I think that's true but irrelevant. /3.2.3 is not dependent on whether the
standard conversion sequences have different categories. Consider this
void f();
int g(void (&)()); // #1
void g(void (&&)()); // #2
int v = g(f);
Here, this calls #1, because the standard conversion sequence for #1 is
better than that for #2, by [over.ics.rank]/3.2.4. And that happens even
though the standard conversion sequence is an identity conversion for the
argument in both cases.
I see---you're saying that in my example, the second standard conversion
sequence actually performs the reference binding, so [over.ics.rank]/3.2.3
applies. I think that this is not clear enough in the standards text---my
reading of [over.ics.ref]/2 had been that the reference binding actually
occurs as part of the user-defined conversion, which would make
[over.ics.rank]/3.2.3 not apply. Do you think it would be appropriate to
open an editorial issue to clarify this in [over.ics.ref]/2?

····················

Action item A :: Reproduce the lines of the listing from the line that contains "存在が重要な課題となっています。" through the final line of the listing, both ends included, and leave out the pictures.

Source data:
····················

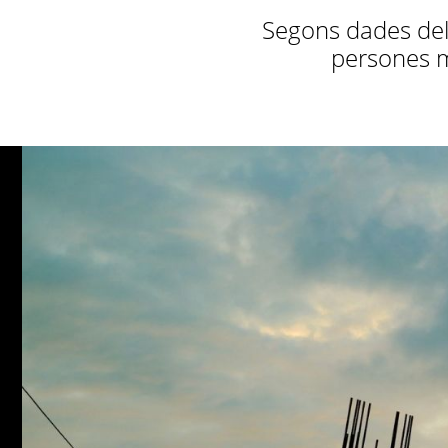
Segons dades del 
persones m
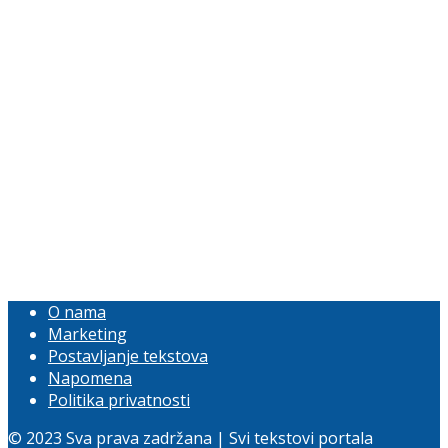
O nama
Marketing
Postavljanje tekstova
Napomena
Politika privatnosti
© 2023 Sva prava zadržana | Svi tekstovi portala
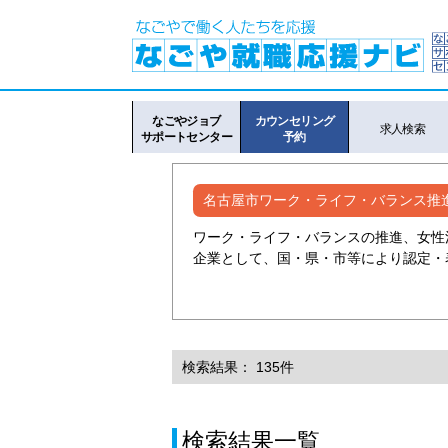
なごやジョブ
カウンセリング
求人検索
サポートセンター
予約
名古屋市ワーク・ライフ・バランス推
ワーク・ライフ・バランスの推進、女性
企業として、国・県・市等により認定・
検索結果： 135件
検索結果一覧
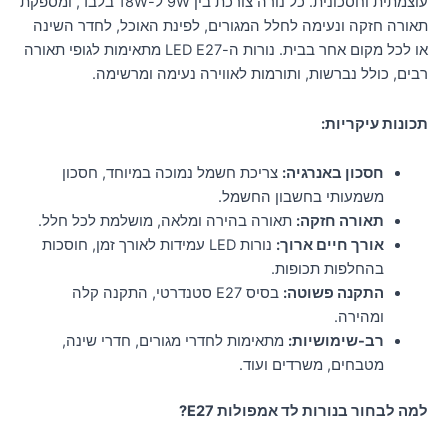
עוצמתית וחסכונית. כל נורה צורכת בין 9W ל-18W בלבד, ומספקת
תאורה חזקה ונעימה לחלל המגורים, לפינת האוכל, לחדר השינה
או לכל מקום אחר בבית. נורות ה-LED E27 מתאימות לגופי תאורה
רבים, כולל נברשות, ותורמות לאווירה נעימה ומרשימה.
תכונות עיקריות:
חסכון באנרגיה:
צריכת חשמל נמוכה במיוחד, חסכון
משמעותי בחשבון החשמל.
תאורה חזקה:
תאורה בהירה ומלאה, מושלמת לכל חלל.
אורך חיים ארוך:
נורות LED עמידות לאורך זמן, חוסכות
בהחלפות תכופות.
התקנה פשוטה:
בסיס E27 סטנדרטי, התקנה קלה
ומהירה.
רב-שימושיות:
מתאימות לחדרי מגורים, חדרי שינה,
מטבחים, משרדים ועוד.
למה לבחור בנורות לד אמפולות E27?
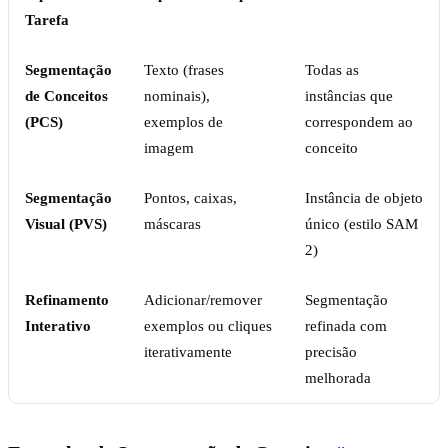
Tarefa
Segmentação
Texto (frases
Todas as
de Conceitos
nominais),
instâncias que
(PCS)
exemplos de
correspondem ao
imagem
conceito
Segmentação
Pontos, caixas,
Instância de objeto
Visual (PVS)
máscaras
único (estilo SAM
2)
Refinamento
Adicionar/remover
Segmentação
Interativo
exemplos ou cliques
refinada com
iterativamente
precisão
melhorada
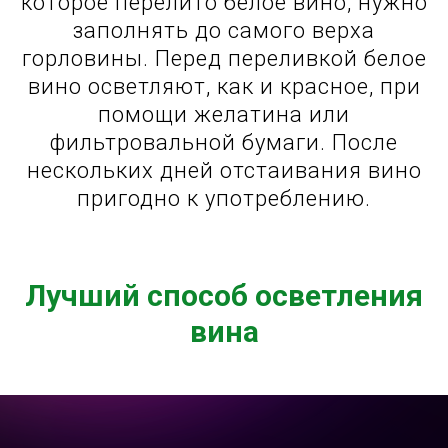
которое перелито белое вино, нужно
заполнять до самого верха
горловины. Перед переливкой белое
вино осветляют, как и красное, при
помощи желатина или
фильтровальной бумаги. После
нескольких дней отстаивания вино
пригодно к употреблению.
Лучший способ осветления
вина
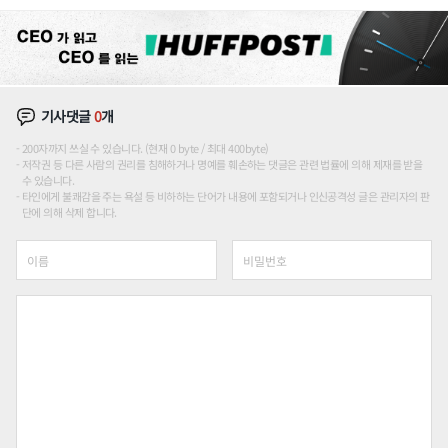
기사댓글
0
개
200자까지 쓰실 수 있습니다. (현재 0 byte / 최대 400byte)
저작권 등 다른 사람의 권리를 침해하거나 명예를 훼손하는 댓글은 관련 법률에 의해 제재를 받을
수 있습니다.
타인에게 불쾌감을 주는 욕설 등 비하하는 단어가 내용에 포함되거나 인신공격성 글은 관리자의 판
단에 의해 삭제 합니다.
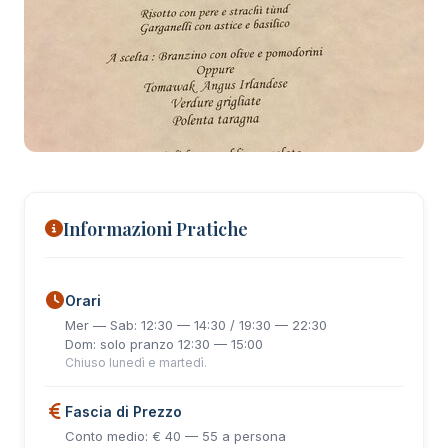
+9 foto
Informazioni Pratiche
Orari
Mer — Sab: 12:30 — 14:30 / 19:30 — 22:30
Dom: solo pranzo 12:30 — 15:00
Chiuso lunedì e martedì.
Fascia di Prezzo
Conto medio: € 40 — 55 a persona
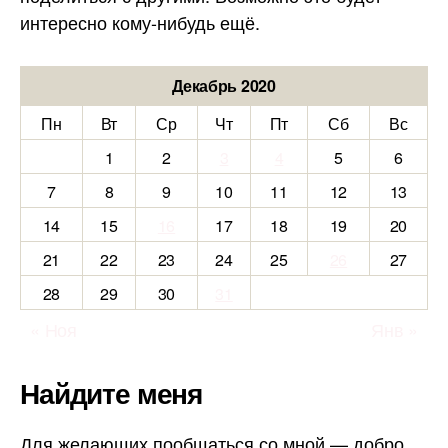
интересно кому-нибудь ещё.
Декабрь 2020
Пн
Вт
Ср
Чт
Пт
Сб
Вс
1
2
3
4
5
6
7
8
9
10
11
12
13
14
15
16
17
18
19
20
21
22
23
24
25
26
27
28
29
30
31
« Ноя
Янв »
Найдите меня
Для желающих пообщаться со мной — добро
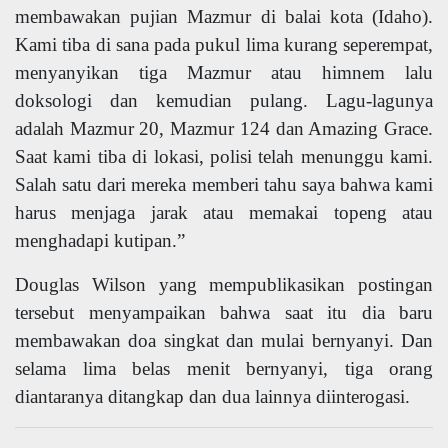
membawakan pujian Mazmur di balai kota (Idaho).
Kami tiba di sana pada pukul lima kurang seperempat,
menyanyikan tiga Mazmur atau himnem lalu
doksologi dan kemudian pulang. Lagu-lagunya
adalah Mazmur 20, Mazmur 124 dan Amazing Grace.
Saat kami tiba di lokasi, polisi telah menunggu kami.
Salah satu dari mereka memberi tahu saya bahwa kami
harus menjaga jarak atau memakai topeng atau
menghadapi kutipan.”
Douglas Wilson yang mempublikasikan postingan
tersebut menyampaikan bahwa saat itu dia baru
membawakan doa singkat dan mulai bernyanyi. Dan
selama lima belas menit bernyanyi, tiga orang
diantaranya ditangkap dan dua lainnya diinterogasi.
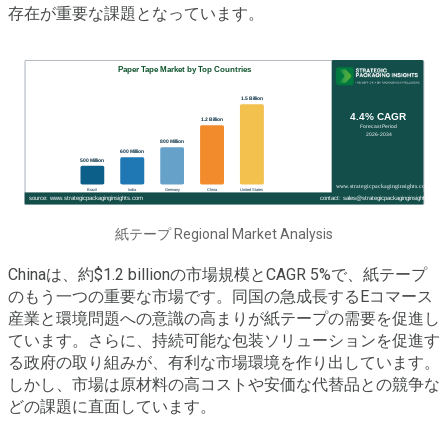
存在が重要な課題となっています。
紙テープ Regional Market Analysis
Chinaは、約$1.2 billionの市場規模とCAGR 5%で、紙テープ
のもう一つの重要な市場です。同国の急成長するEコマース
産業と環境問題への意識の高まりが紙テープの需要を促進し
ています。さらに、持続可能な包装ソリューションを促進す
る政府の取り組みが、有利な市場環境を作り出しています。
しかし、市場は原材料の高コストや安価な代替品との競争な
どの課題に直面しています。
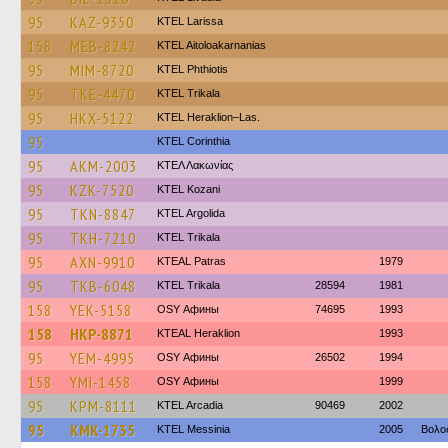
95
KAZ-9350
KTEL Larissa
158
MEB-8242
KTEL Aitoloakarnanias
95
MIM-8720
ΚΤΕL Phthiotis
95
TKE-4470
ΚΤΕL Τrikala
95
HKX-5122
KTEL Heraklion–Las.
95
KTEL Corinthia
95
AKM-2003
ΚΤΕΛ Λακωνίας
95
KZK-7520
ΚΤΕL Kozani
95
TKN-8847
KTEL Argolida
95
TKH-7210
ΚΤΕL Τrikala
95
AXN-9910
KTEAL Patras
1979
95
TKB-6048
ΚΤΕL Τrikala
28594
1981
158
YEK-5158
OSY Афины
74695
1993
158
HKP-8871
KTEAL Heraklion
1993
95
YEM-4995
OSY Афины
26502
1994
158
YMI-1458
OSY Афины
1999
95
KPM-8111
KTEL Arcadia
90469
2002
95
KMK-1735
KTEL Messinia
2005
Βολο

····················

Action item B :: Carry on the discussion of reference binding in C++ overload resolution from the point where it ends.

Task answer A ::
存在が重要な課題となっています。
紙テープ Regional Market Analysis
Chinaは、約$1.2 billionの市場規模とCAGR 5%で、紙テープ
のもう一つの重要な市場です。同国の急成長するEコマース
産業と環境問題への意識の高まりが紙テープの需要を促進し
ています。さらに、持続可能な包装ソリューションを促進す
る政府の取り組みが、有利な市場環境を作り出しています。
しかし、市場は原材料の高コストや安価な代替品との競争な
どの課題に直面しています。
95
KAZ-9350
KTEL Larissa
158
MEB-8242
KTEL Aitoloakarnanias
95
MIM-8720
ΚΤΕL Phthiotis
95
TKE-4470
ΚΤΕL Τrikala
95
HKX-5122
KTEL Heraklion–Las.
95
KTEL Corinthia
95
AKM-2003
ΚΤΕΛ Λακωνίας
95
KZK-7520
ΚΤΕL Kozani
95
TKN-8847
KTEL Argolida
95
TKH-7210
ΚΤΕL Τrikala
95
AXN-9910
KTEAL Patras
1979
95
TKB-6048
ΚΤΕL Τrikala
28594
1981
158
YEK-5158
OSY Афины
74695
1993
158
HKP-8871
KTEAL Heraklion
1993
95
YEM-4995
OSY Афины
26502
1994
158
YMI-1458
OSY Афины
1999
95
KPM-8111
KTEL Arcadia
90469
2002
95
KMK-1735
KTEL Messinia
2005
Βολο

Task answer B ::
When a parameter of reference type is not bound directly to an argument
Post by Richard Smith
expression, the conversion sequence is the one required to convert the
argument expression to the referenced type according to 16.3.3.1. In the
case of a user-defined conversion sequence, the binding of the reference to
the result of the user-defined conversion shall be considered to be
performed by the second standard conversion sequence. Conceptually, this
conversion sequence corresponds to copy-initializing a temporary of the
referenced type with the argument expression. Any difference in top-level
cv-qualification is subsumed by the initialization itself and does not
constitute a conversion.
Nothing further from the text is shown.